Government Report Criticizes Aircraft Cybersecurity

The Federal Aviation Administration (FAA) has agreed in part to improve its cybersecurity after a critical Government Accountability Office (GAO) report highlighted some key challenges which may be putting passenger safety at risk.

The 56-page report published this week points to three areas of weakness: protecting air traffic control (ATC) systems; protecting ‘avionics’ used to guide and control aircraft; and clarifying security roles in FAA offices.

Although the FAA has taken steps to improve cybersecurity in ATC systems, the GAO pointed out that “significant security-control weaknesses remain that threaten the agency’s ability to ensure the safe and uninterrupted operation of the national airspace system.”

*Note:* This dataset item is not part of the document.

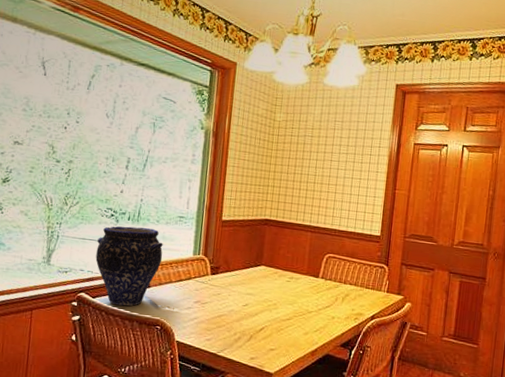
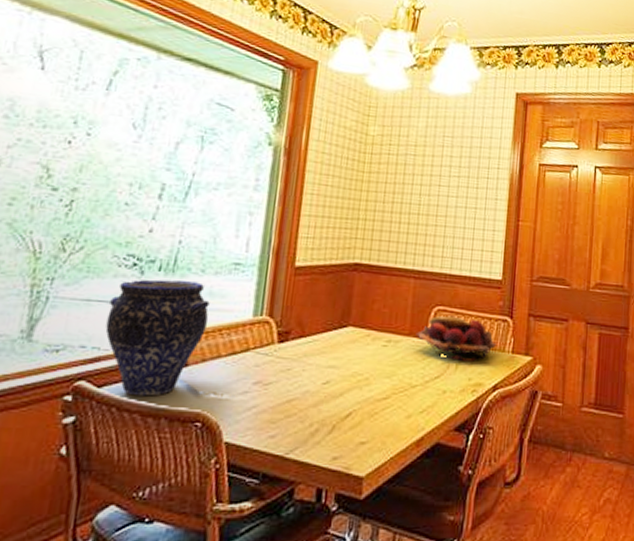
fruit basket: none [312,261,375,297] -> present [417,315,497,362]

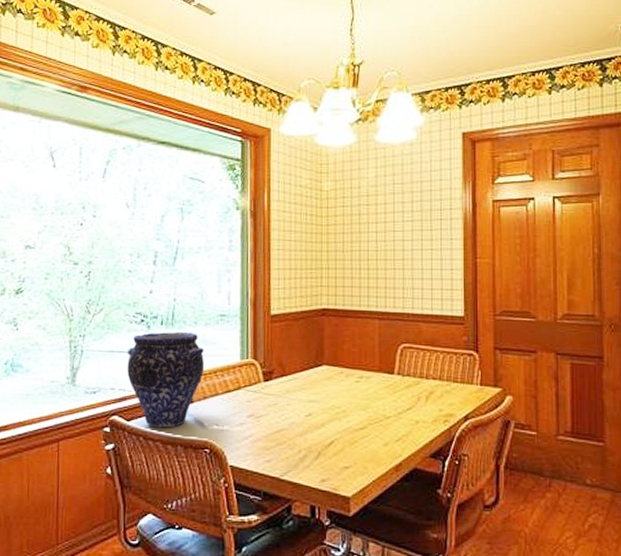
fruit basket: present [417,315,497,362] -> none [386,352,464,394]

Specifically, the FAA hasn’t developed a cybersecurity threat model, which could help identify threats to its systems and be used “as a basis for aligning cybersecurity efforts and limited resources.”

The GAO report also warned that the increasingly internet-connected nature of modern aircraft could expose them to the risk of security incidents if hackers gain unauthorized remote access to avionics systems.

The GAO claimed that although the FAA had created a dedicated Cyber Security Steering Committee, its own Office of Safety (AVS) was not represented.

Finally, GAO said the Surveillance and Broadcast Services Subsystem (SBSS), which enables satellite guidance of planes, hasn’t yet adopted changes made to security controls brought in by NIST back in April 2013, including intrusion detection improvements.

For its part, the FAA has apparently agreed to develop a cybersecurity threat model, and implement the NIST revisions, but claimed that the AVS is already sufficiently involved in cybersecurity efforts and doesn’t need a seat on the steering committee.

Malwarebytes malware intelligence analyst, Jovi Umawing, argued that although on-board firewalls could theoretically be bypassed by hackers, aircraft systems are always built with safety in mind.

“These systems, which we deem life- or safety-critical, have redundancies in place to lessen the chances of tragic outcomes should they be compromised,” she added.

“As the GAO report does not clearly elaborate if this new threat via cabin Wi-Fi takes into account such systems, we can’t know for sure if an attack like this would be successful.”

However, passengers connecting to the internet on board should treat the network as they would free public Wi-Fi.

“That means avoiding logging into websites containing lots of sensitive information like online banking or social media accounts,” she cautioned.

“Airplane Wi-Fi may be password protected but that doesn’t mean there isn’t someone logged onto the network sniffing around for packets and looking to take advantage of travelers’ trust in the system.”